Professor Barlow insists: "We have to ensure we are taking children away from dangerous situations. Removing a child is likely to have better outcomes.
"We currently attempt to reunite 50-75% of children that have been removed. Up to half end up back in foster care."
But she warns that social services would be overwhelmed by demand.
"If you lower the threshold, the number of children being removed is going to increase considerably and social services will be overrun."
Another of the studies' authors, Professor Cathy Spatz Widom, of the City University of New York, says: "There's a perception by the public and by some professionals and policy makers that placing children in foster care is a bad thing.
"By looking at the empirical evidence, it's a more complicated story. We should not just dismiss foster care."
Professor Gilbert said there would have to be certainty that a child was being maltreated before taking them out of their home.
John Simmonds, of the British Association for Adoption & Fostering, said there was a danger of going too far.
"Most certainly some children are better off separated from their parents, and this probably isn't happening as much as it needs to be. Baby P was one example of that.
"But foster care is not a perfect solution. There is such an atmosphere or blame and recrimination at the moment, with social workers and parents watching their backs.
"I do worry about the consequences and things swinging too far the other way."

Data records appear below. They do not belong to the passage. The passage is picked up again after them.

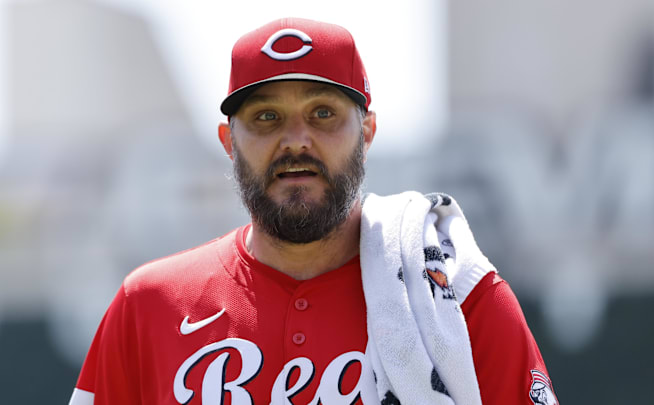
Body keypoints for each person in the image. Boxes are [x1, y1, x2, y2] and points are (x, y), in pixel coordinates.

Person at [69, 17, 558, 405]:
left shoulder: (456, 296)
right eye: (266, 117)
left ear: (366, 132)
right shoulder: (148, 305)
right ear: (228, 143)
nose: (296, 140)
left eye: (323, 113)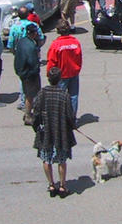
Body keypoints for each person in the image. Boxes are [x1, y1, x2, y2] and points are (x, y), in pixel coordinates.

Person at [32, 66, 76, 199]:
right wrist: (72, 126)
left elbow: (36, 112)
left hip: (46, 131)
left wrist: (36, 126)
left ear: (48, 78)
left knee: (46, 158)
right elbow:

Dr Patricia Hamilton, president of the Royal College of Paediatrics and Child Health, said: "It is sometimes extremely hard to make judgements in child abuse cases.
"Our society has to accept that child abuse happens and that paediatricians and social workers have a duty to act when they suspect any forms of maltreatment."
Baby P died with multiple injuries, despite receiving 60 visits from welfare professionals.
Last month, the 17 month old's mother, her boyfriend and a lodger were found guilty of causing the child's death.